Fondé en 1990 par Luc Demers et Brigitte Favreau, Le Bilboquet a d’abord été un bistro de quartier avant- gardiste qui n’offrait que des bières de microbras­series québécoises et des produits importés. Choix audacieux à l’époque, ça ne l’était pas encore assez pour les propriétaires qui dès 1993 ont désiré commencer à produire leurs propres bières.

Ainsi, à compter de février 1994, munie de son permis de brassage AB-006, le sixième permis de brasseur artisan à être délivré au Québec, la brasserie propose ses trois produits réguliers, la Métayer Blonde, la Métayer Rousse et la Métayer Brune.

La bière artisanale à tout prix

En 1996, les propriétaires du Bilboquet sont décidés à vendre et reçoivent une offre d’achat intéressante, mais l’acheteur potentiel prévoit remplacer la minuscule salle de brassage par une table de billard, ce qui les agace quelque peu.
Heureusement, François Grisé, un client du « Bil » dans la vingtaine leur présente sa propre offre d’achat proposant 1 $ de plus que l’offre déjà sur la table. Il s’engage toutefois à conserver la salle de brassage et la vocation de la brasserie. « Je n’avais aucune idée dans quoi je m’embarquais », admet-il aujourd’hui.
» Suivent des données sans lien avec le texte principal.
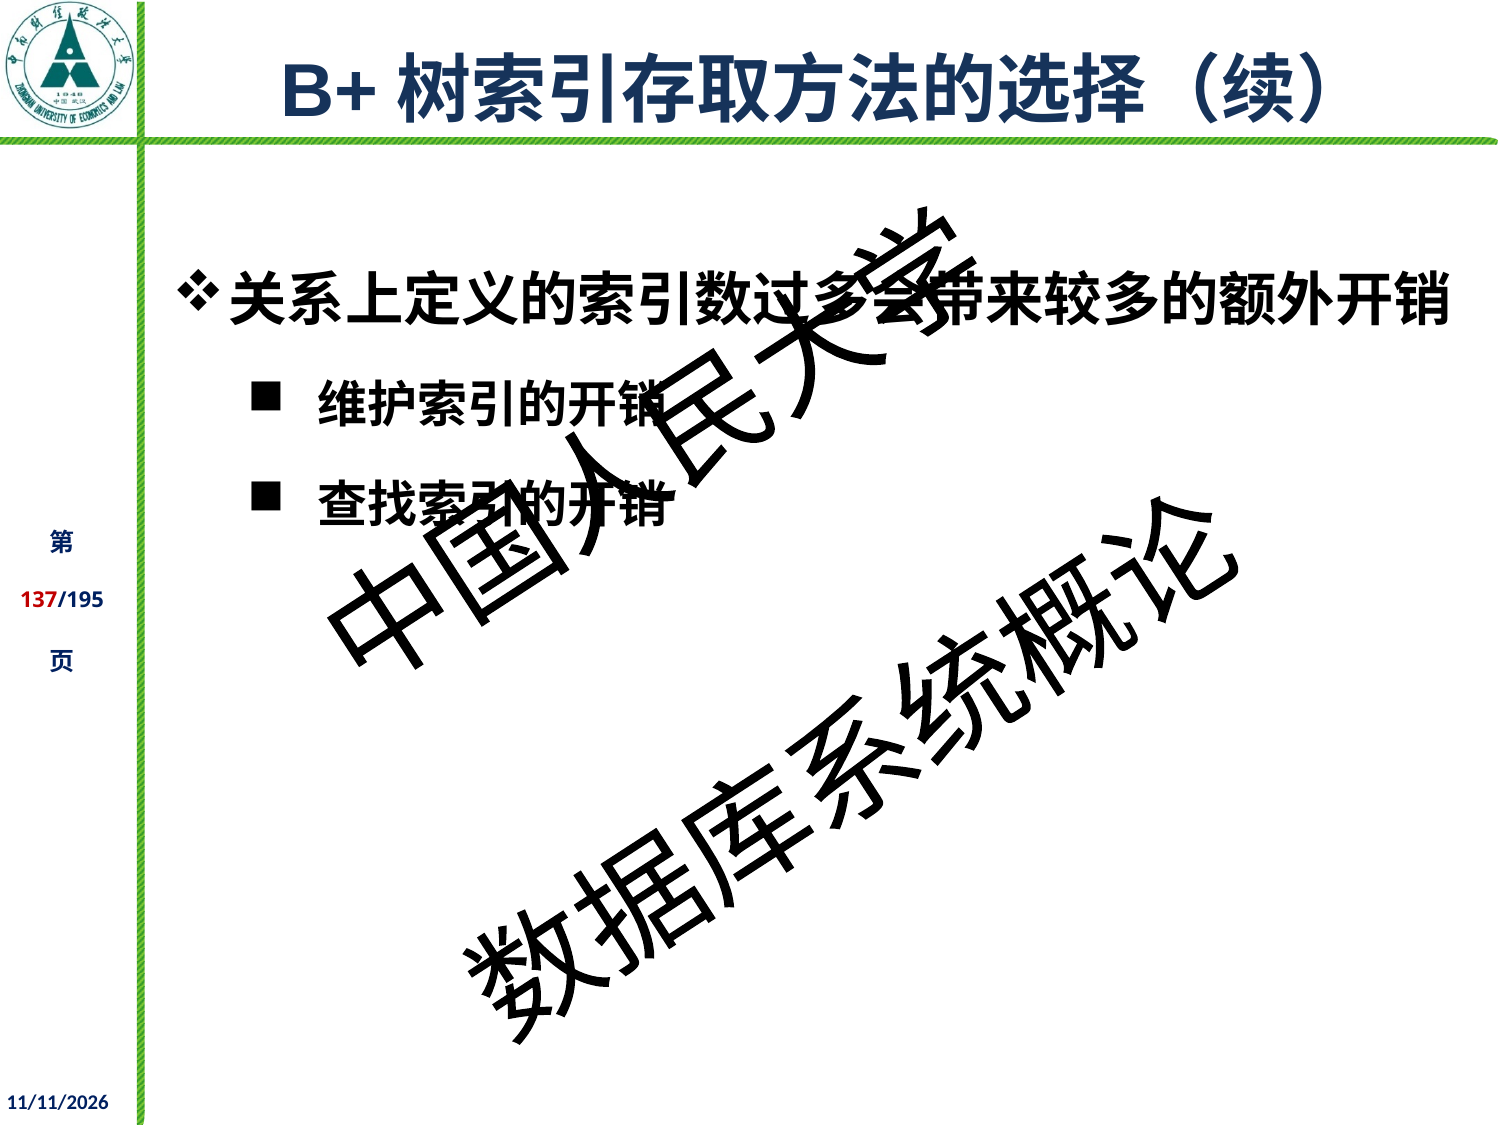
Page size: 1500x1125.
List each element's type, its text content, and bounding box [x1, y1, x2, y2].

title B+树索引存取方法的选择（续） [157, 0, 1495, 181]
picture [0, 0, 157, 1080]
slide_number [0, 1080, 146, 1124]
list 关系上定义的索引数过多会带来较多的额外开销 维护索引的开销 查找索引的开销 [157, 219, 1495, 1017]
M. Demers demeure à la brasserie encore quelques mois le temps de former le jeune propriétaire. En 1998, François Grisé qui cumulait jusqu’alors deux emplois choisit de miser à part entière sur Le Bilboquet. Cette même année, le « Bil » subit son premier agrandissement.

Dans celles qui suivront, de jeunes brasseurs se succéderont aux cuves de la brasserie, notamment Jean-Sébastien Bernier (À l’abri de la tempête), Jan-Philippe Barbeau (Loup Rouge) et Nicolas Bourgault (Bedondaine) qui y feront leurs classes avant de démarrer leurs projets respectifs.

Ainsi, au fil des années 90 et 2000, le Bilboquet devient une véritable institution en permettant à sa clientèle de se familiariser avec de nouveaux styles de bières artisanales tout en formant une relève de brasseurs au Québec.

Histoire de famille

En 2003, le « Bil » se transforme en entreprise familiale alors que Benoît Grisé, frère de François, devient le brasseur de la place et apporte un nouveau souffle à l’aventure. Il achète des parts dans la brasserie et dans les années à suivre les deux frères poursuivent les agrandissements, notamment en 2006, où la salle de brassage est complètement transformée. Devenu microbrasserie, le « Bil » lance ses premières bouteilles vers 2008.

Depuis, les produits se succèdent sur les pompes ainsi que sur les tablettes des ma­gasins spécialisés. Après un autre agrandissement en 2013, la brasserie compte maintenant miser sur l’amélioration de son efficacité. Après tout ce temps, elle commence à peine à suffire à la demande. N’ayant plus de place pour grossir, elle cherche maintenant à optimiser et peaufiner tous ses processus opérationnels.

L’établissement compte aujourd’hui 204 places intérieu­res et une terrasse de 70 places. Les murs de briques rouges et les espaces aménagés de diverses façons confèrent à l’endroit un cachet unique et authentique. Banquettes, tables de billard, poêle à bois, fauteuils confortables, projecteurs, écran géant, tout le monde y trouve son compte, notamment les premiers clients de l’institution qui continuent à y venir, cette fois accompagnés de leurs enfants.